- [Given exercise 1] In the Extreme Ghostbusters script, rewrite the passage beginning "Antonio Garibaldi was" as a short bulleted list that keeps its main facts.
- [Given exercise 2] According to Kylie in the Extreme Ghostbusters script, what does the Tower card represent?
- [Given exercise 3] Carry the Extreme Ghostbusters episode script forward from its last line.

:: Text block

Extreme Ghostbusters (1997) s01e07 Episode Script

The Infernal Machine

1
[Eduardo] Oh, man.
When are these ghoulies gonna get tired
and just go home?
[Kylie] Oh, man, when are you
gonna get tired of whining?
[Eduardo] What, you like
risking your neck every day
fighting slime-spewing,
mortality-challenged spooks?
[Kylie] No, but if we don't
protect the planet, who will?
-[Eduardo] Um, Superman.
-[Kylie] Hello? Earth to Eduardo.
Superman is a cartoon character.
-[Eduardo] Yeah, I-- I knew that.
-[Kylie] Uh-huh. Whatever.
[eerie music playing]
[man breathing erratically]
[man snores, then mutters indistinctly]
Celestial clockwork.
Music of the Spheres.
[laughing demonically]
Of course.
[soft, pensive music playing]
[gasps] Eureka!
[laughing demonically]
No, no, no!
[theme music playing]
If there's something strange
In your neighborhood ♪
Who you gonna call? ♪
If there's something weird
And it don't look good ♪
Who you gonna call? ♪
That's right ♪
I ain't afraid of no ghost ♪
If you're seeing things
Running through your head ♪
Who you gonna call? ♪
Ghostbusters ♪
I ain't afraid of no ghost ♪
You know
Busting makes me feel good ♪
I ain't afraid of no ghost ♪
Whoo-oh! ♪
[calm music playing]
Antonio Garibaldi was
a 17th-century Italian scientist
whose inventions include
the Filbert Press,
the Skidmore, and the Clopstock.
In 1697, he was imprisoned for heresy.
Cool.
Oh, Mommy, can I have one, please?
Maybe for your birthday,
if you're good.
[ominous music playing]
[growling quietly]
[lighthearted music playing]
Hey.
Twenty-one, zip. Game.
What?
I thought we weren't keeping score.
I'm always keeping score.
Yo, Nightcrawler.
How about a hand of gin?
[scoffs] These aren't playing cards.
They're tarot cards.
Besides, I kicked your butt
at gin last week.
Ooh. The tarot.
Can you read my future,
oh, mystic one?
Sure. According to this,
your ability to annoy me is growing.
Gee, sorry.
Didn't mean to dis your weirdo trip.
My interest is purely academic.
The tarot is an ancient science of signs
with astronomical, mathematical
and psychological significance.
Oh, yeah?
What's, mm, this one mean, right there?
-Tell me.
-[Kylie] The Tower card.
It represents the danger
of building on a false foundation,
whether it's personal ambition
or bad science.
For instance, the Tower of Babel,
which collapsed under its own weight.
Or the Titanic,
which sank on its maiden voyage.
Or the atomic bomb,
which could destroy civilization
as we know it.

::::
:: Entries

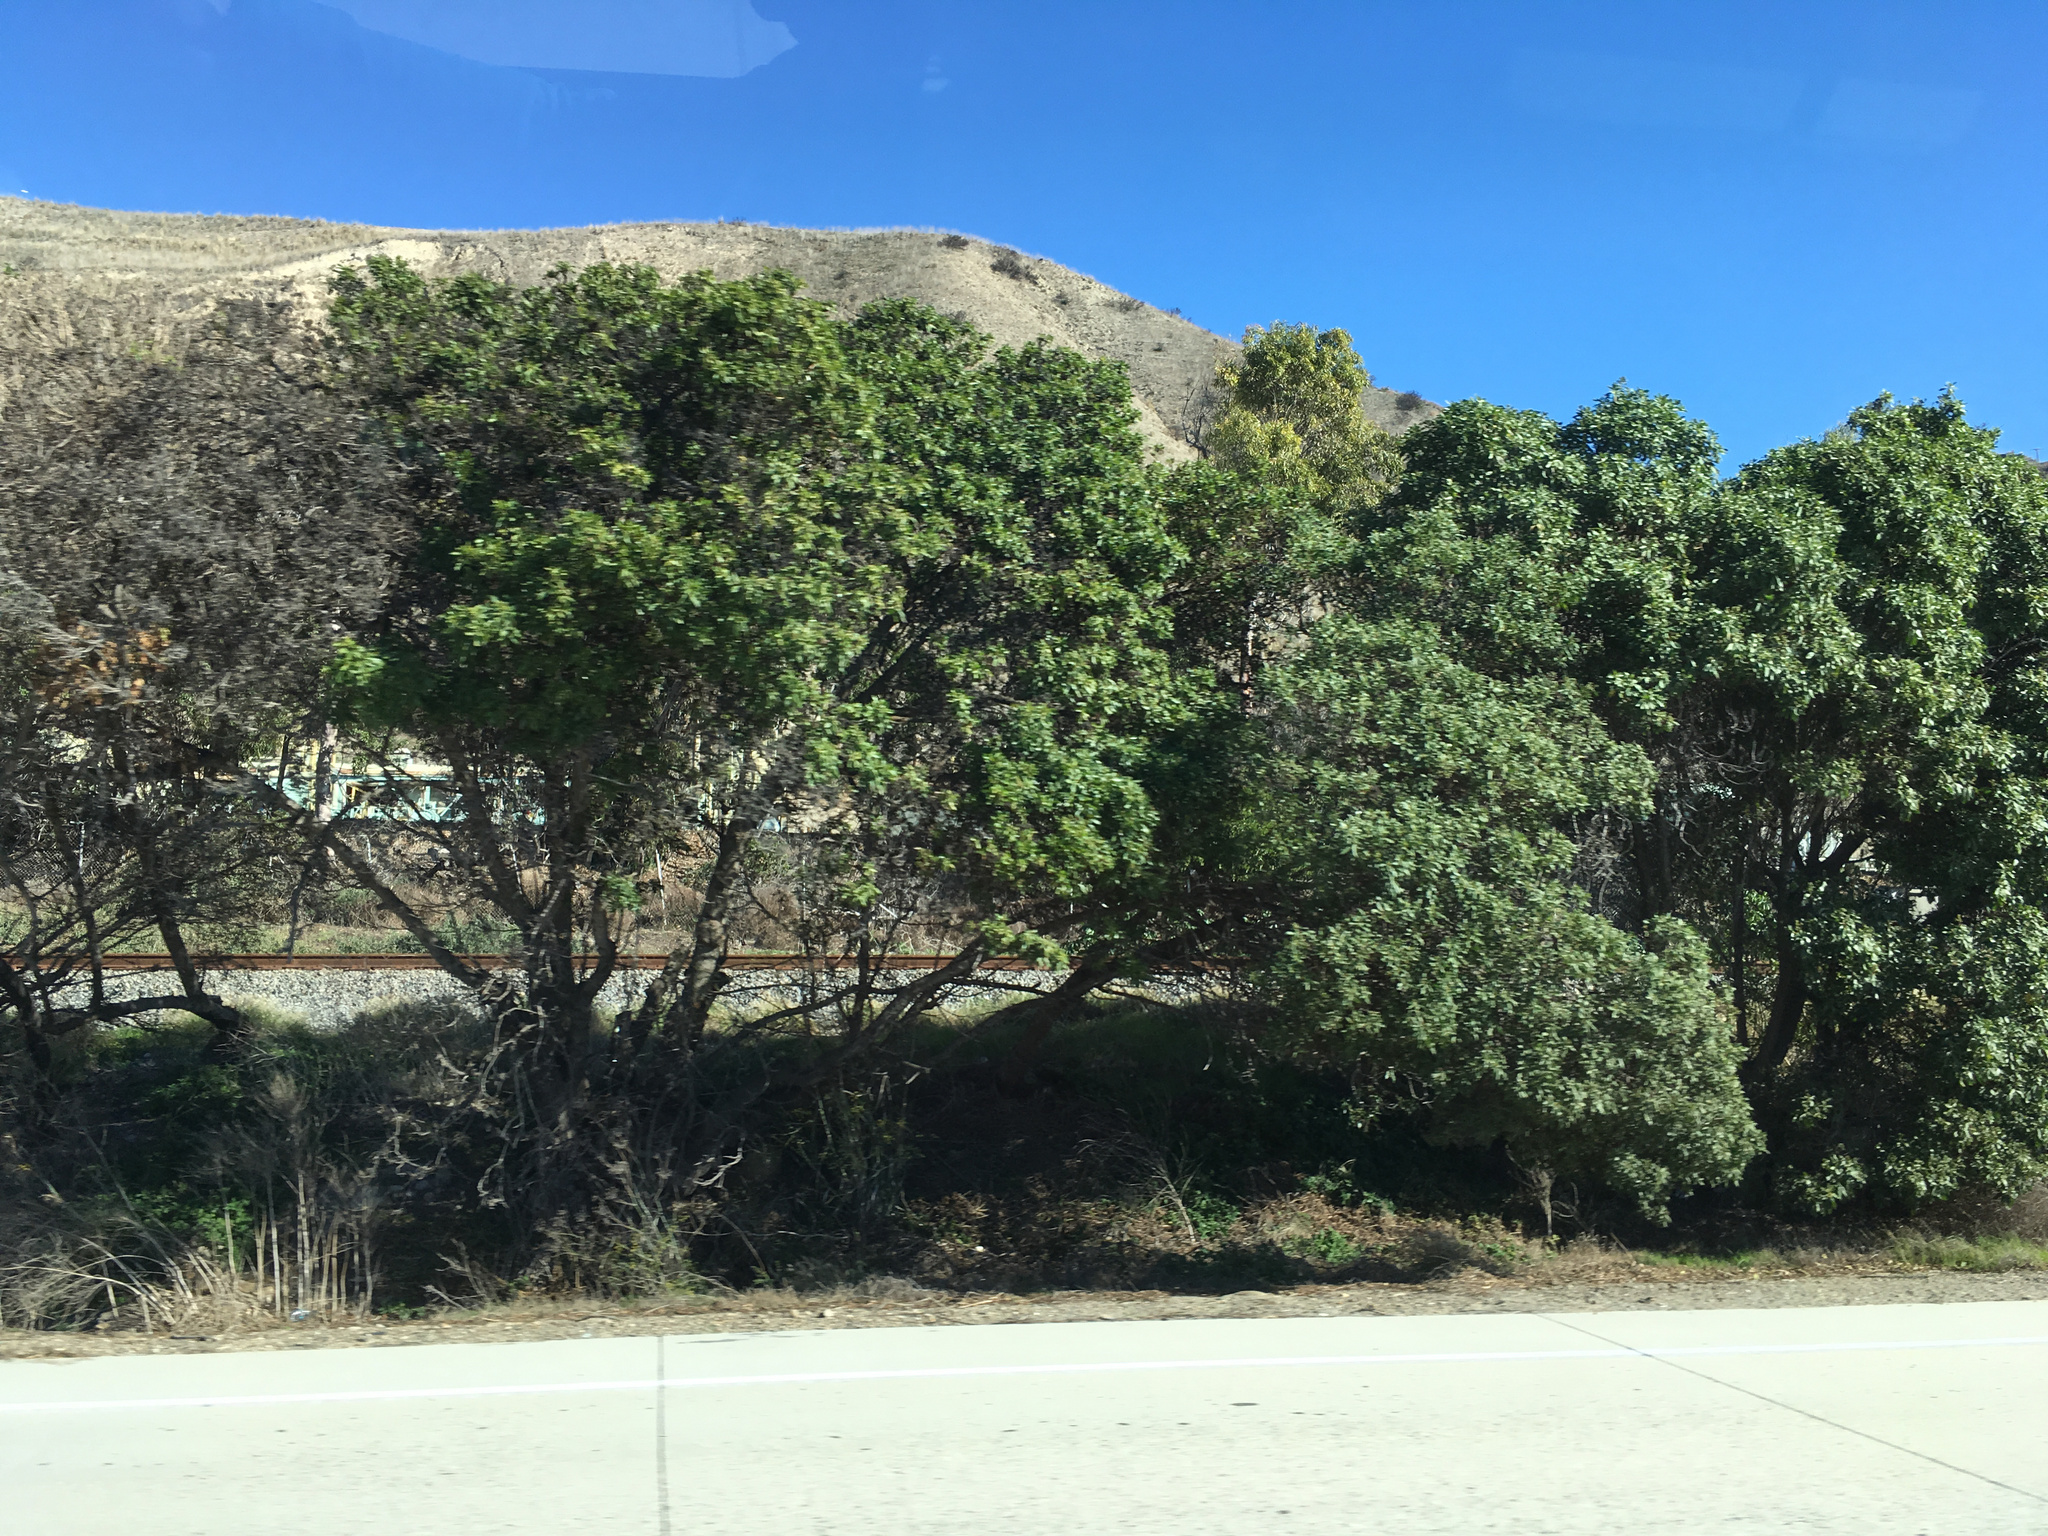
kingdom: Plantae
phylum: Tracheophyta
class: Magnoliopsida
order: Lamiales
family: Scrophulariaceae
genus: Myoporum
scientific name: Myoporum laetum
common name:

::::
:: Entries

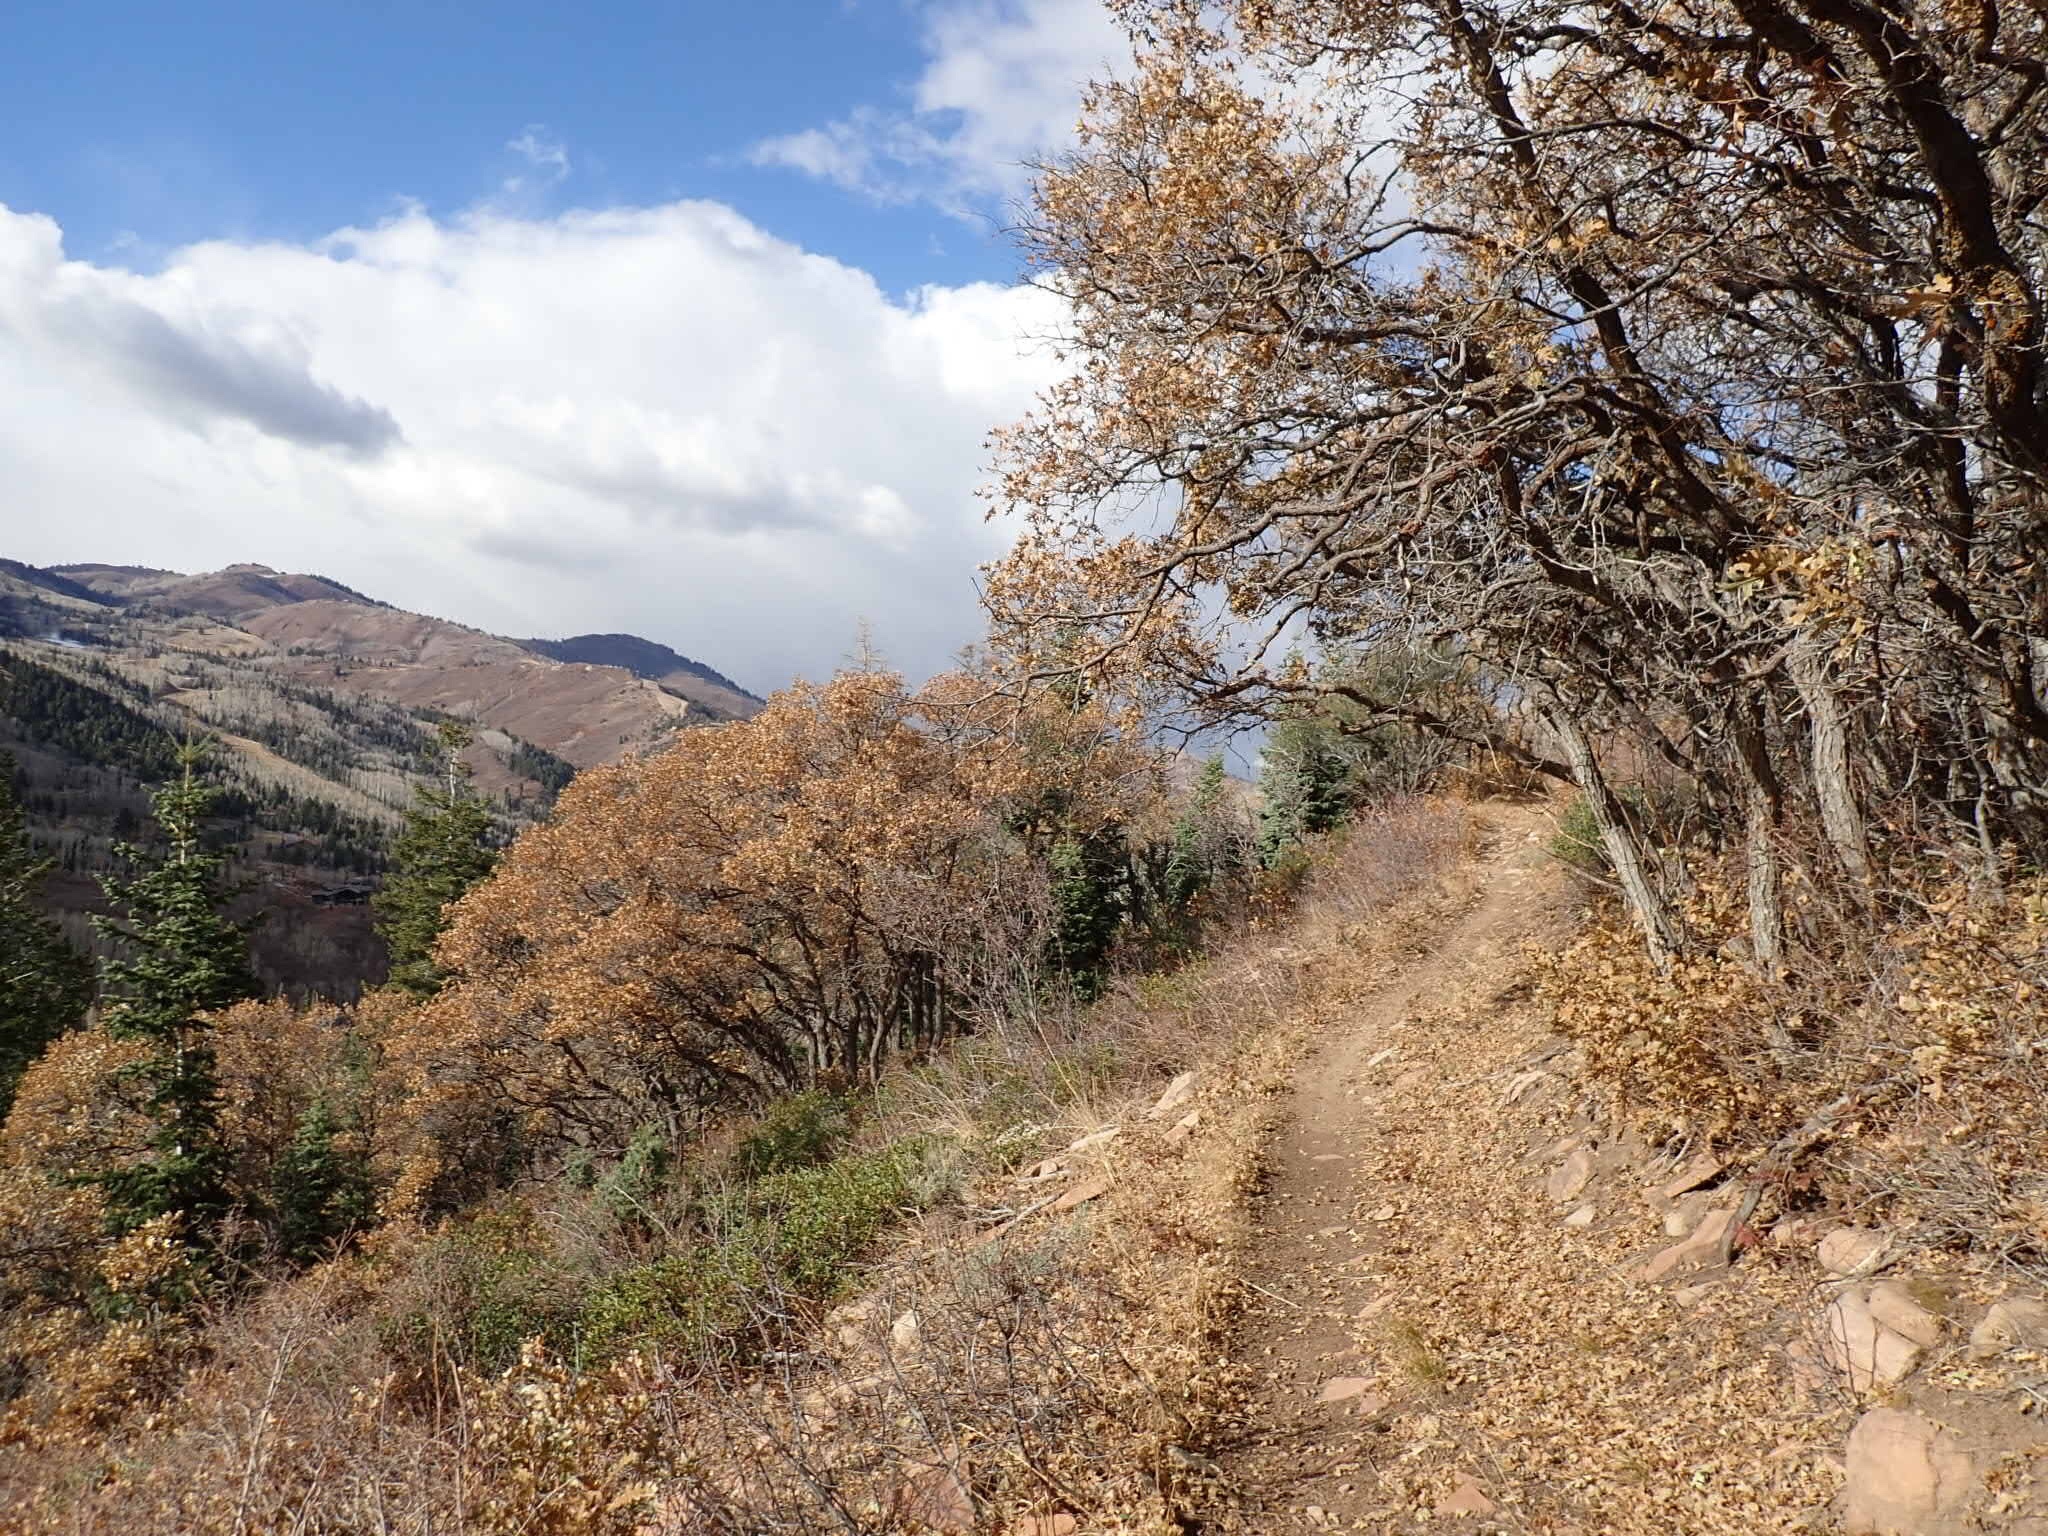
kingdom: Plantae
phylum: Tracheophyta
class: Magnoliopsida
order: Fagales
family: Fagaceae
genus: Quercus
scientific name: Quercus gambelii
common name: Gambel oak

::::
:: Entries

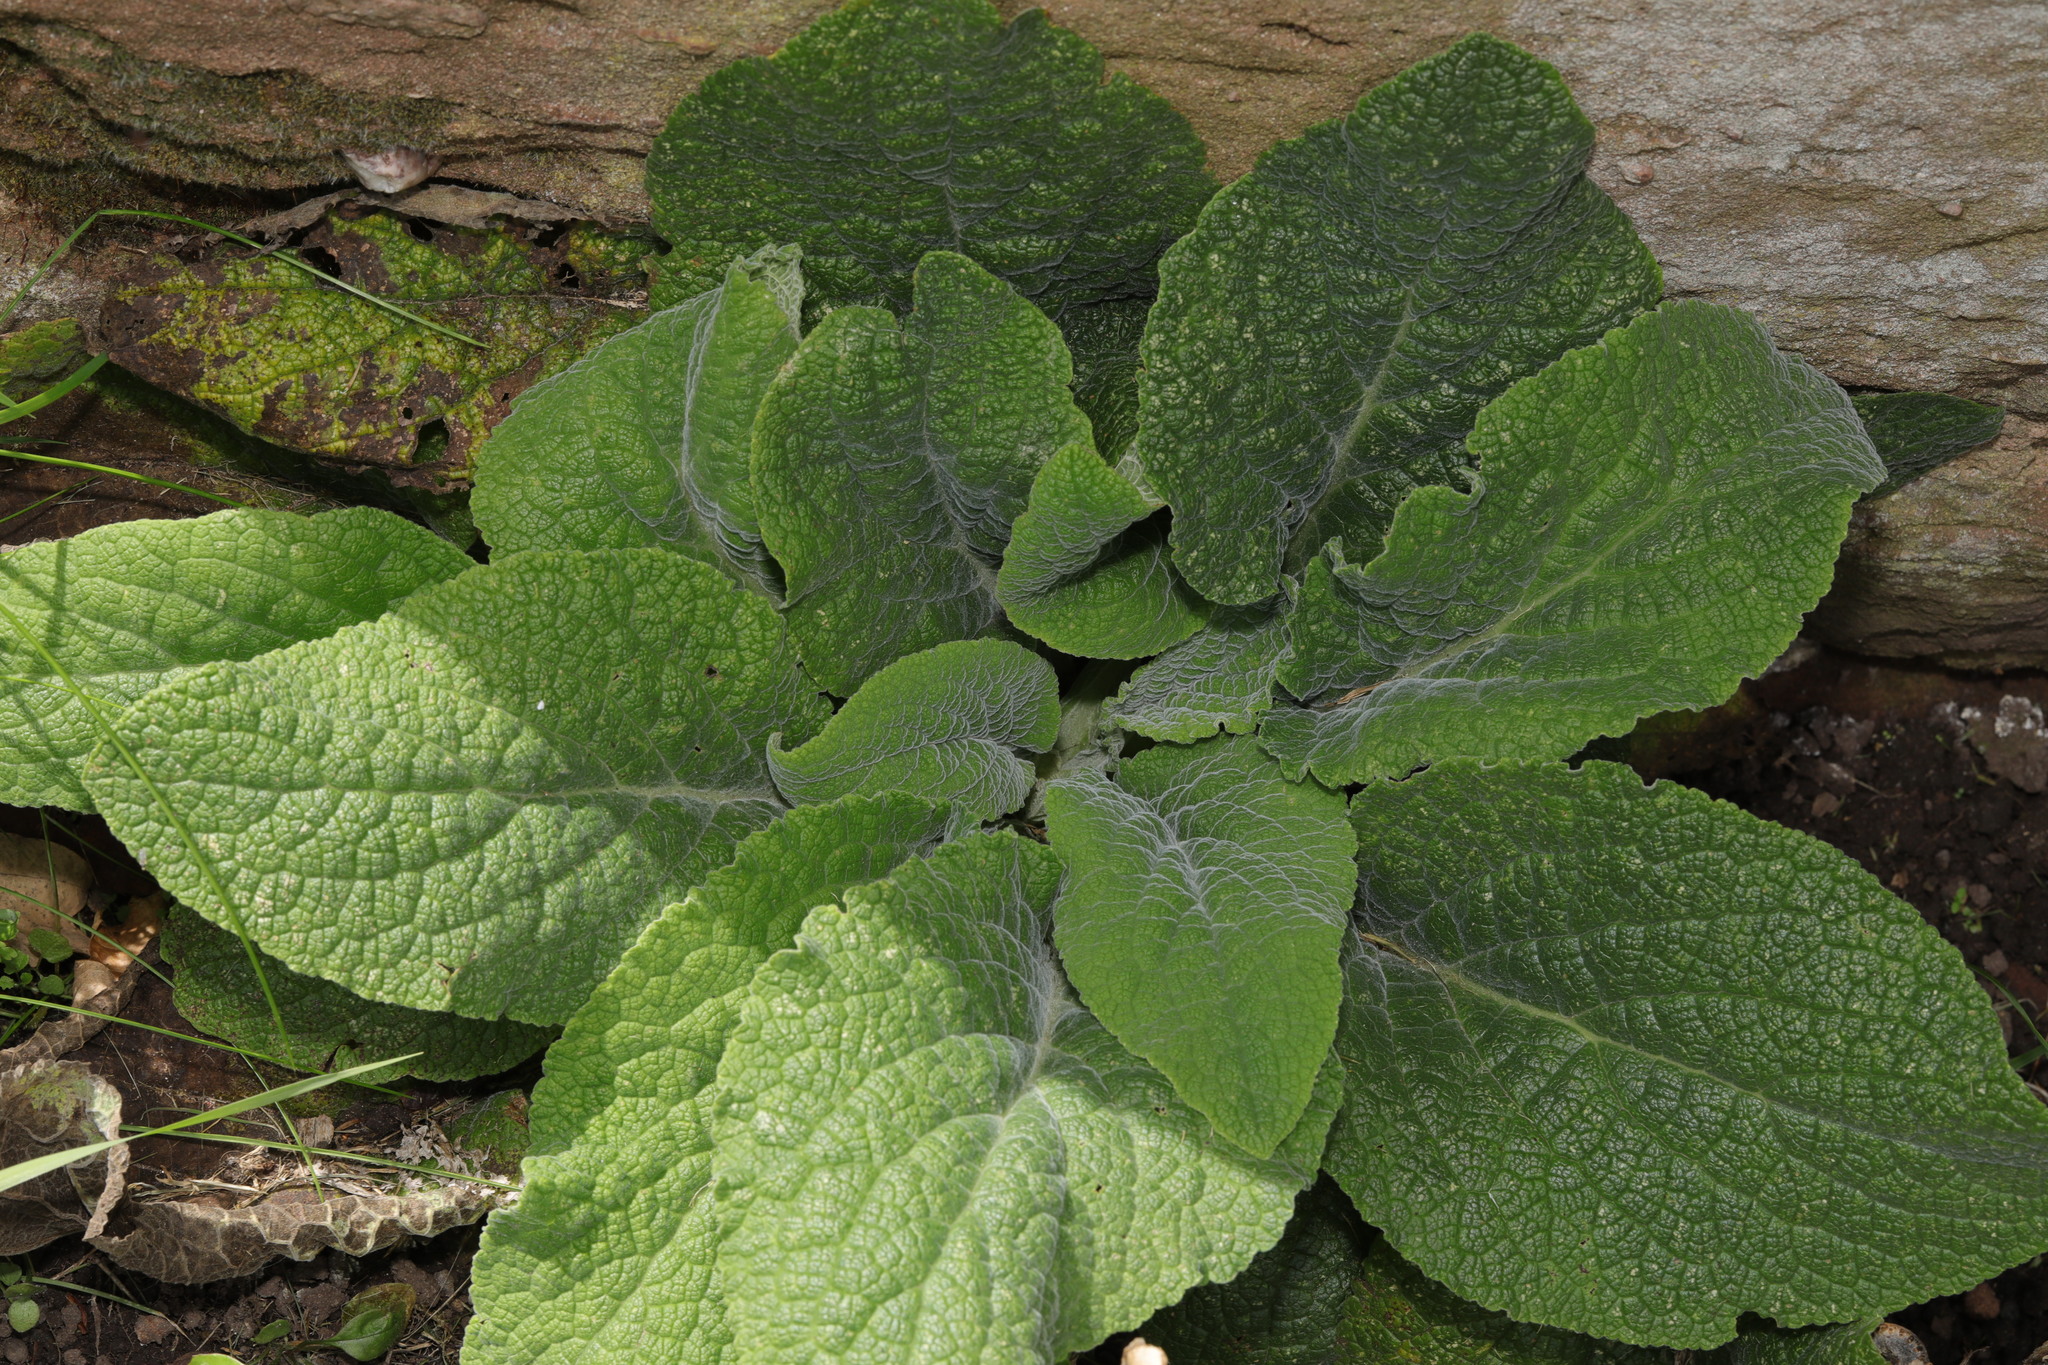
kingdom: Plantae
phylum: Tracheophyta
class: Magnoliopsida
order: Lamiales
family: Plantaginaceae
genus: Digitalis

::::

- [Result 1]
- Antonio Garibaldi was a 17th-century Italian scientist.
- His inventions include the Filbert Press, the Skidmore and the Clopstock.
- He was imprisoned for heresy in 1697.

- [Result 2] The danger of building on a false foundation, whether personal ambition or bad science.

- [Result 3]
Okay.
I'm gonna sit over there now.
[crashing nearby]
Aw, this is getting ridiculous.
[power blade screeching]
[Egon] What is that infernal racket?
It sounds like
someone's tearing the building down.
It's Roland.
He saw a documentary
on that sculptor dude, what's-his-face.
Brancusi.
Anyway, I think it inspired our Roland
to try some artistic sculpturing
of his own.
Artistic? Roland?
I built it out of a bunch of old stuff
we had lying around.
Impressive, yes?
Impressive, no.
[clanks]
What is it?
Clearly influenced by the early Duchamp.
With the anti-Bauhaus/Gestalt.
Huh? It's a trash compactor.
Check it out.
That figures.
Even Roland's trash is square.
Give me that.
I'd like to see you guys
make something out of nothing.
[Garrett] Hey, take a pill, Roll.
We thought you were trying to, you know,
make a piece of art or something.
You want art? I'll give you art.
Here, look at this.
What do you think of that?
Come on, oh, art critics.
Wow. Now, this is interesting.
Dynamic. It moves me.
Yeah. Very Jackson Pollock-y.
A lot better than that can masher.
It's a rag.
I wipe my hands on it.
-Get out of here.
-No, you get out of here.
-Whoops.
Roland
[eerie music playing]
You. Boy.
What?
Speak.
What manner of machine
is this I have inhabited?
Cool. Just like in that movie.
Hit the dirt, Robobot.
[mimics motor revving]
Incoming. Stay low!
[mimics motor revving]
What? I'm useless.
You're not the real Robobot.
You're a toy.
Your lasers don't really work,
and you can't really fly.
I am Luko.
Build me a machine suitable
to host my awesome powers.
Mom!
[Garrett] This better be good.
I was in the middle of a dream
about Christie Brinkley.
Huh? I was dreaming
about Christy Turlington.
Rawr.
Shut up.
Christian Slater.
-How about you, Roland?
-Gee, I don't know.
Do square people with square lives
and square trash even have dreams?
Whoa. What was that all about?
Wait a minute.
Are you still ticked off
about that stupid thing you made?
Then it hit me. [sobs]
It's okay now.
The Ghostbusters are here.
It was probably just a bad dream.
This was no bad dream.
The meter's jumping off the scale.
You ever seen that movie Child's Play?
Here, Chucky.
Here, Chucky.
Knock it off, pinhead.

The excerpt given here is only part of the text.